Correcting the Bootstrap Resampling
By Elijah Bernstein-Cooper, September 2, 2015, 0 comments.

Table of Contents

Number of bootstrap resamplings

The number of simulations we run can seem somewhat arbitrary. However the simplest way to determine whether or not we have chosen enough samples is if our estimated confidence interval changes at all between several bootstrap simulations. In the paper I will quote the change in the confidence intervals from different bootstrap runs. A rule of thumb is bootstrap resampling should include at least 10,000 samples.

Bootstrap Resampling Probabilities

In yesterday’s post I showed the linear fits to each cloud. The bootstrap fits seemed to show too shallow of a slope given the distribution of the data. Today I identified this a mistake I implemented in the bootstrap resampling.

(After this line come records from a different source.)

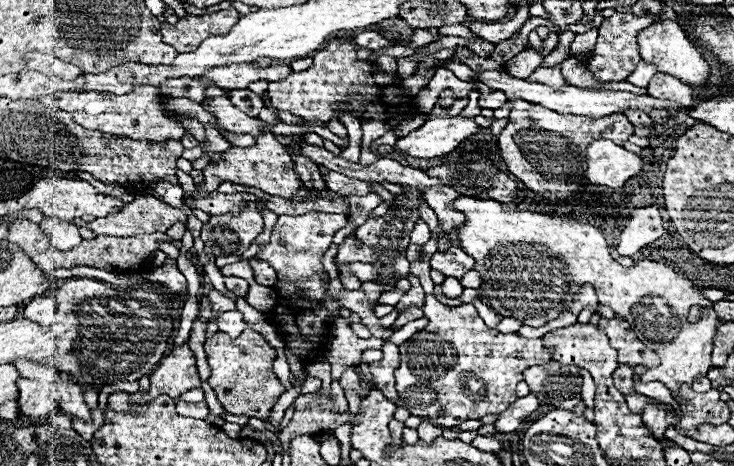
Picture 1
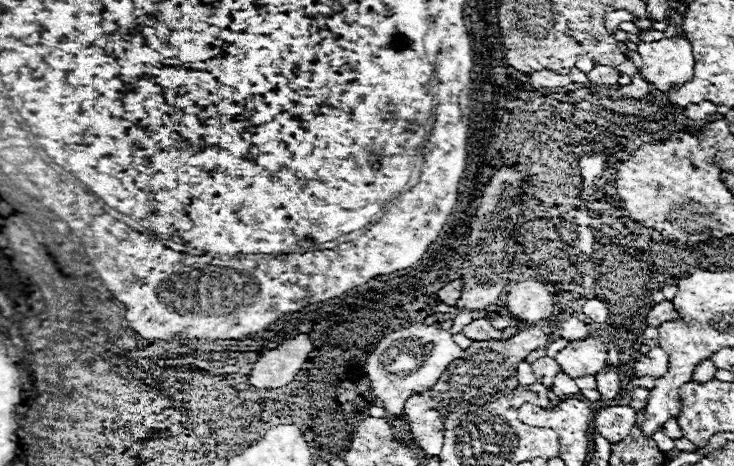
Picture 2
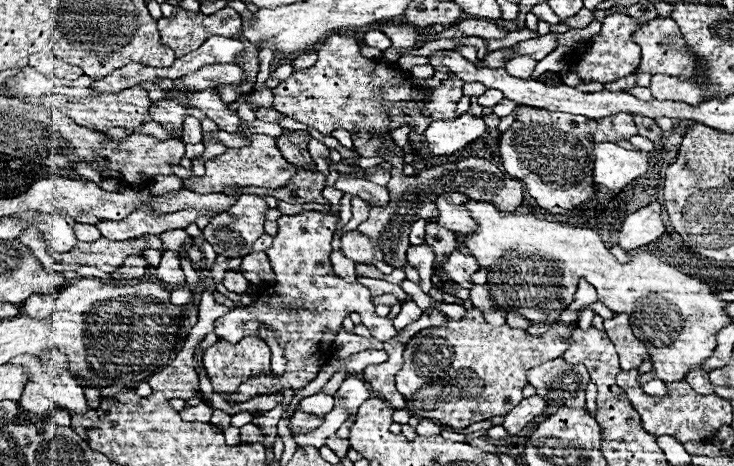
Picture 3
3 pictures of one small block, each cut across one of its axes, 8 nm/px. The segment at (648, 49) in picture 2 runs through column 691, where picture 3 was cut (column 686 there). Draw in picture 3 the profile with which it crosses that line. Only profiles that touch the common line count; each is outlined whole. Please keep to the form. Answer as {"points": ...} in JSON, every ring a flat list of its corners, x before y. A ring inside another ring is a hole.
{"points":[[654,18,650,22,646,22,634,36,634,42,642,48,642,62,640,62,640,70,644,72,650,72,650,74,668,74,668,76,678,76,682,80,690,80,692,76,700,74,702,72,702,66,700,62,696,60,694,54,690,54,686,50,686,42,676,26,676,22,672,18],[672,38,672,44,666,46,662,44,664,40]]}

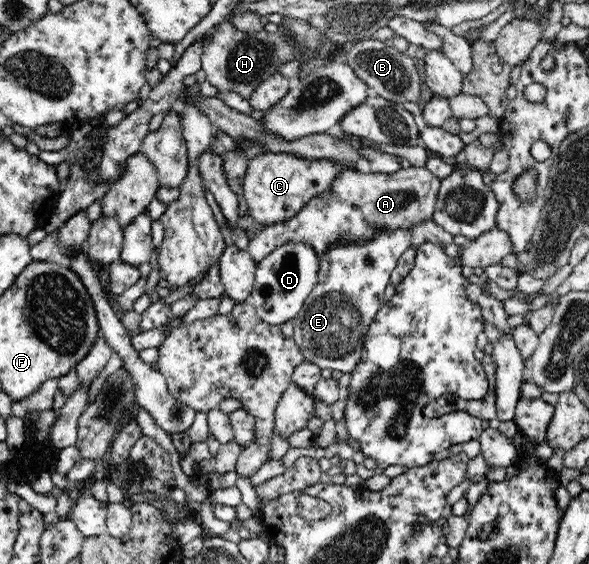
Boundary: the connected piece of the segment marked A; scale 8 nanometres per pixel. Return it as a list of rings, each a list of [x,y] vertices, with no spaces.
[[[409,167],[393,174],[372,172],[359,173],[355,168],[345,168],[339,178],[335,178],[329,186],[329,190],[317,194],[315,198],[303,206],[303,208],[289,220],[265,226],[262,231],[255,232],[255,237],[248,243],[248,253],[251,258],[258,263],[263,260],[272,250],[286,242],[293,241],[309,244],[315,249],[317,256],[334,245],[335,241],[368,241],[379,229],[405,229],[410,230],[411,226],[424,223],[433,216],[440,178],[437,178],[429,169],[425,167]]]

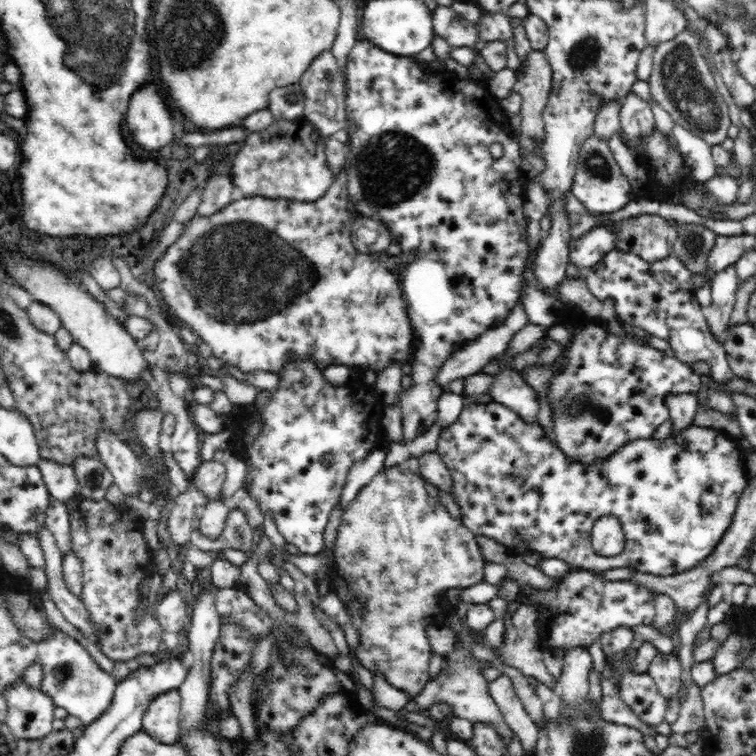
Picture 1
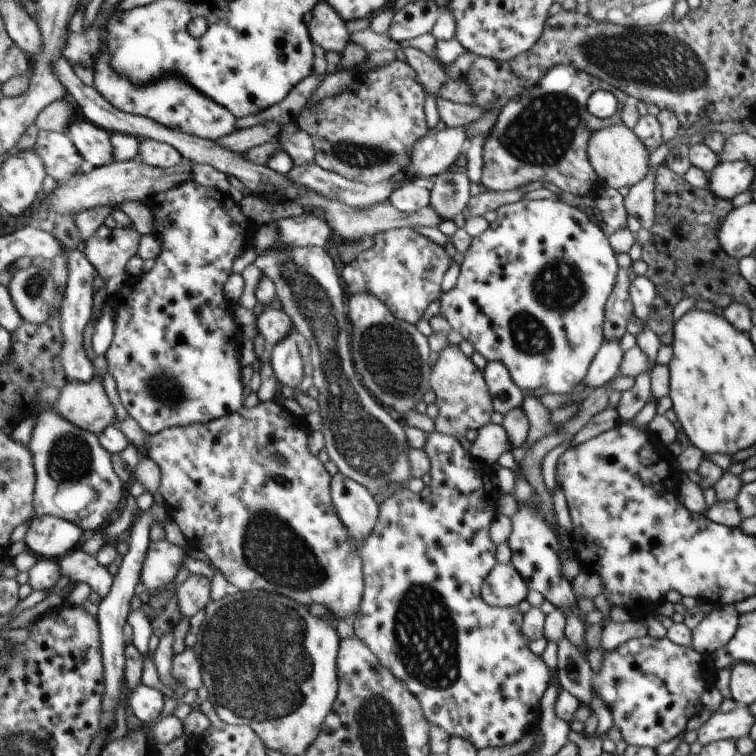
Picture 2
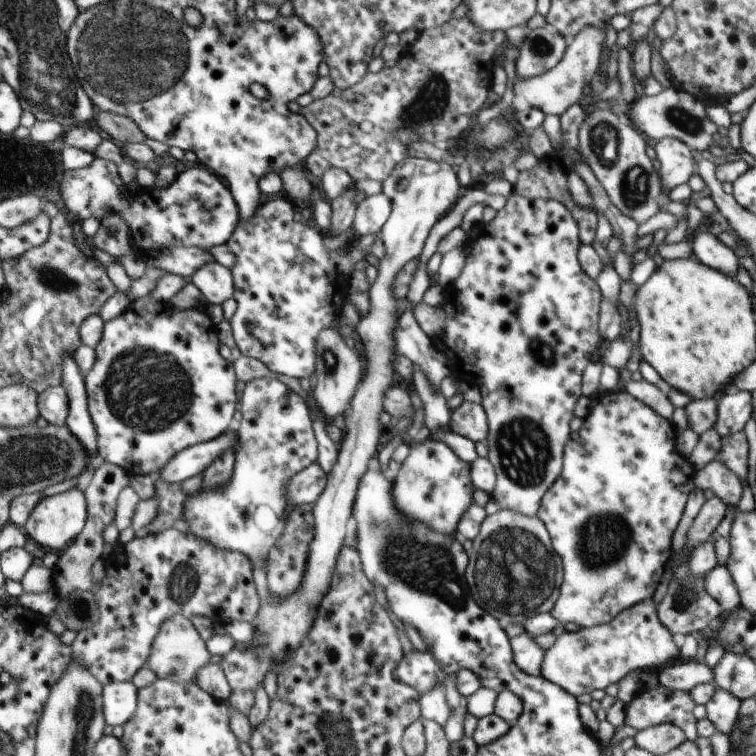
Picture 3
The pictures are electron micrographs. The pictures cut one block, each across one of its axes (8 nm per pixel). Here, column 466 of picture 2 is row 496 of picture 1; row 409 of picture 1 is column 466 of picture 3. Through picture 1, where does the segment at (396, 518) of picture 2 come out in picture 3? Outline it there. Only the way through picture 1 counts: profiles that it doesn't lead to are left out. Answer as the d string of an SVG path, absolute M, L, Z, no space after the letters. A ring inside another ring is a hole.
M429 438L422 444L409 442L409 446L407 460L400 466L399 473L393 475L392 495L396 509L409 521L420 522L441 534L454 535L463 513L473 504L474 486L470 481L470 464L460 460L451 448L441 441Z

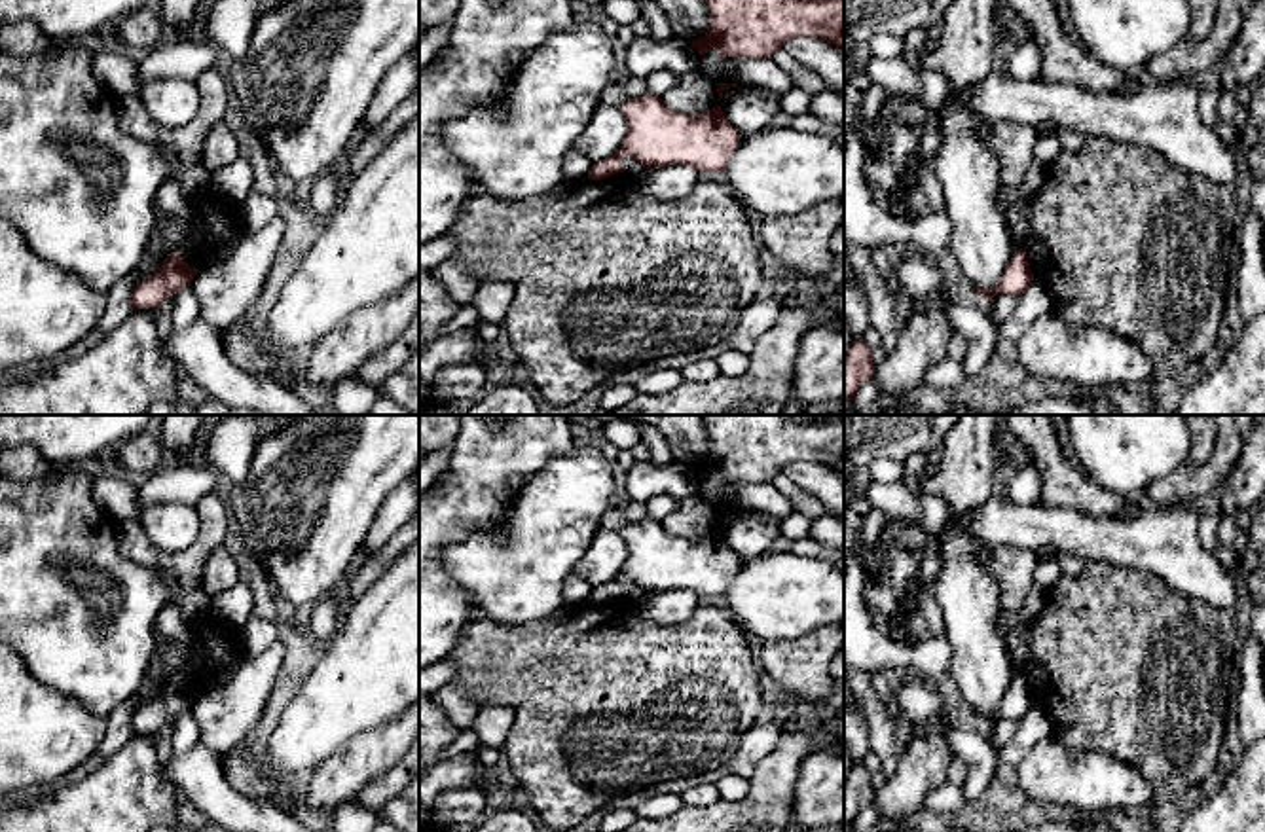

I was assigning the probability of a measurement to be resampled as the inverse of the measurements error. This mean that the vast majority of bootstrap resamples included only low measurements where the error is small. Weighting the resampling led to a biased bootstrap measruement. My initial reasoning for this was to favor more precise measurements in the bootstrap.

The bootstrap resampling now gives an equal probability to any measurement to be resampled. The more precise measurements are still favored, as I perform a weighted least-squares fit to the bootstrapped data. Below are the results using the corrected bootstrap scheme.

Figure 1

vs N(HI) relationships for each cloud. The contour levels are now the same in each cloud: 0.99, 0.98, 0.95, 0.86, 0.59% of the data. The bootstrap fit is dominated by the lower data with relatively smaller error, however with the corrected resampling, the DGRs for each cloud rose from previous iterations. The DGR in California went from 4.4 to 7.2. The slopes now seem to trace the bulk of the data more reasonably now.

The scatter plot with error bars shows the high data points do not contribute significantly to the fit because of their larger error.

Figure 2

vs N(HI) relationships for each cloud, showing only every 1 out of every 100 data points. After correcting the bootstrap resampling, the fitted relationship now follows a trend more like we would expect, as opposed to before.